Всерьез разбираться во всех туманных извивах режиссерской мысли нет, честно
Рго настоящее
признаюсь, никакого желания. Ибо, что бы там ни было накручено по ходу действия, вся суть высказывания автора спектакля сводится, в конечном итоге, к весьма и весьма немудрящему: век вывихнут, неправедная война продолжается, нами правят все те же мертвецы. Но во-первых все это исключительно декларируется, но никоим образом не обосновывается и не доказывается строением и нарративом спектакля. А во-вторых, стоило ли ради подобной - положа руку на сердце, «нищеты философии» - в очередной раз тревожить тень Великого Барда? Он и без того, благодаря нескончаемой веренице горе-интерпретаторов, надо думать, не слишком-то спокойно себя чувствует.
Повторю, квазишекспировский «Лир» многим понравился, обрел немалую армию поклонников, и не только в среде ликующей по его поводу в социальных сетях «продвинутой», но неофитской в театральном смысле, молодежи. Целый ряд искушенных и опытных театральных критиков поспешил объявить его «важнейшим высказыванием» и, наконец, свершившимся долгожданным «прорывом». Мы далеки от мысли считать себя умнее и проницательнее всех. Но сценическая фантазия Константина Богомолова, будучи родом торжествующей пустоты, да вдобавок хитро оснащенной интеллектуальной претензией, «наигостеприимнейшим» образом впускает в себя любые интерпретации, комплекс рассуждений всякого «думающего о России» - о ее трагическом прошлом, неочевидном настоящем и туманном будущем. Единственное, что дает нам нескладный, истерический «Лир» Богомолова - это ощущение дефицита спектаклей, по-настоящему сложных, всерьез размышляющих о российском пути и национальной историософии, , спектаклей «больных» и, пускай даже, действительно (а не школярски) провокационных.
Р. Б. Среди действующих лиц спектакля, всех этих Георгиев Максимилиановичей и Эдгаров Самуиловичей, слишком заметно зияет отсутствие одного из немаловажных, применительно к драматургической
первооснове, персонажей. В богомоловском «Лире» - будь он комедией, или трагикомедией - подозрительным образом нет Шута.
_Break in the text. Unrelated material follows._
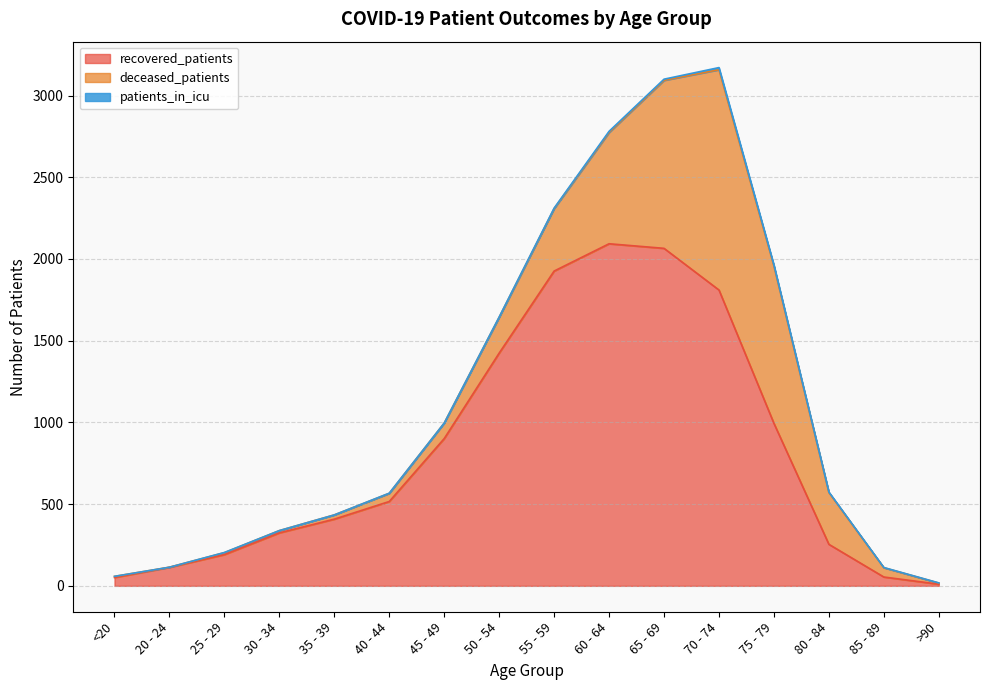

List the series in order of their overall mean, lowest first.

patients_in_icu, deceased_patients, recovered_patients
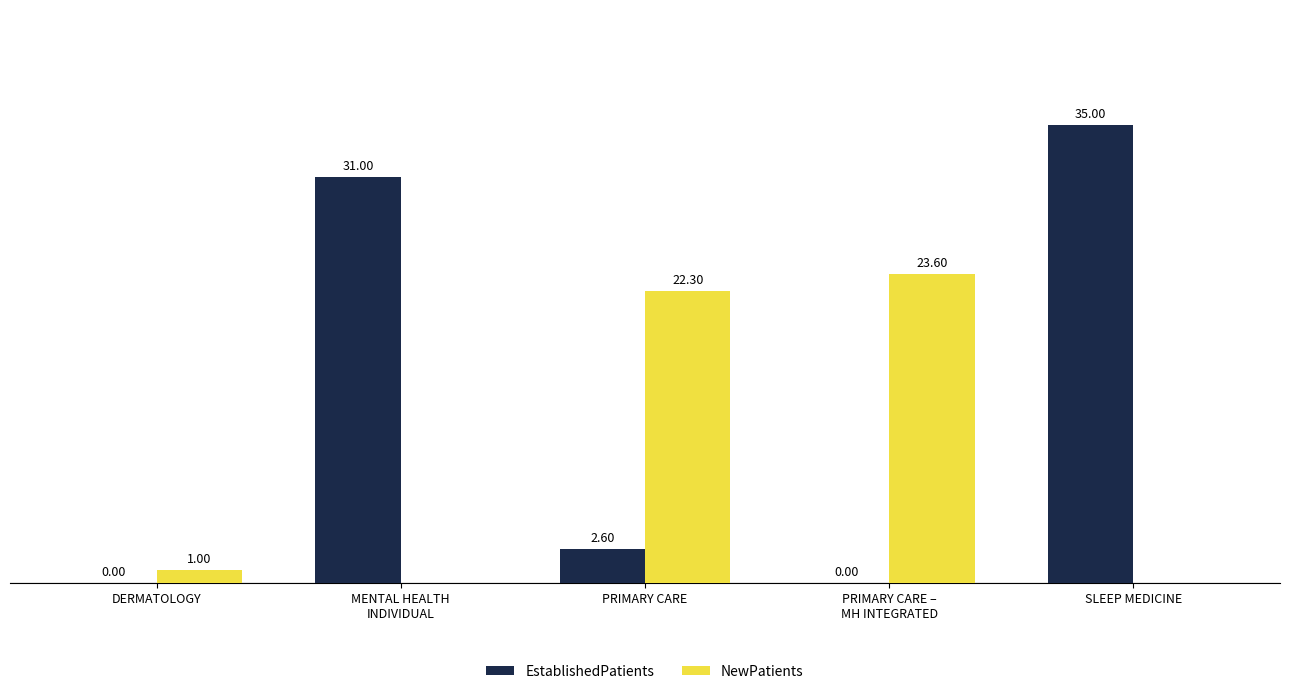

How many values in EstablishedPatients are above zero?

3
И автор данного текста, надо признаться, довольно долго надеялся, что этот привлекательный образ режиссер убрал со сцены не просто так, а приберегши для себя. И что в какой-то момент, когда его творение вознесли до небес, торжественно (прямо как с трибуны Мавзолея) провозгласили едва ли не высшей на сегодня ступенью развития, этот Шут Иванович (Константин Юрьевич) вдруг ка-а-а-ак выскочит где-нибудь посреди бескрайнего фейсбучного поля и хитро подмигнув скажет: «Да вы что, ребята?! Всерьез что ли?.. Я же только шутил, и не более того. Вы, наверное, невнимательно прочли мой «ли-ровский» манифест - там же в постскриптуме черным по белому написано: «уныние все равно остается самым тяжким грехом».
Нет, видать, приступам безудержной и принимающей желаемое за действительное фантазии подвержены не только некоторые режиссеры, но и отдельные театральные критики тоже.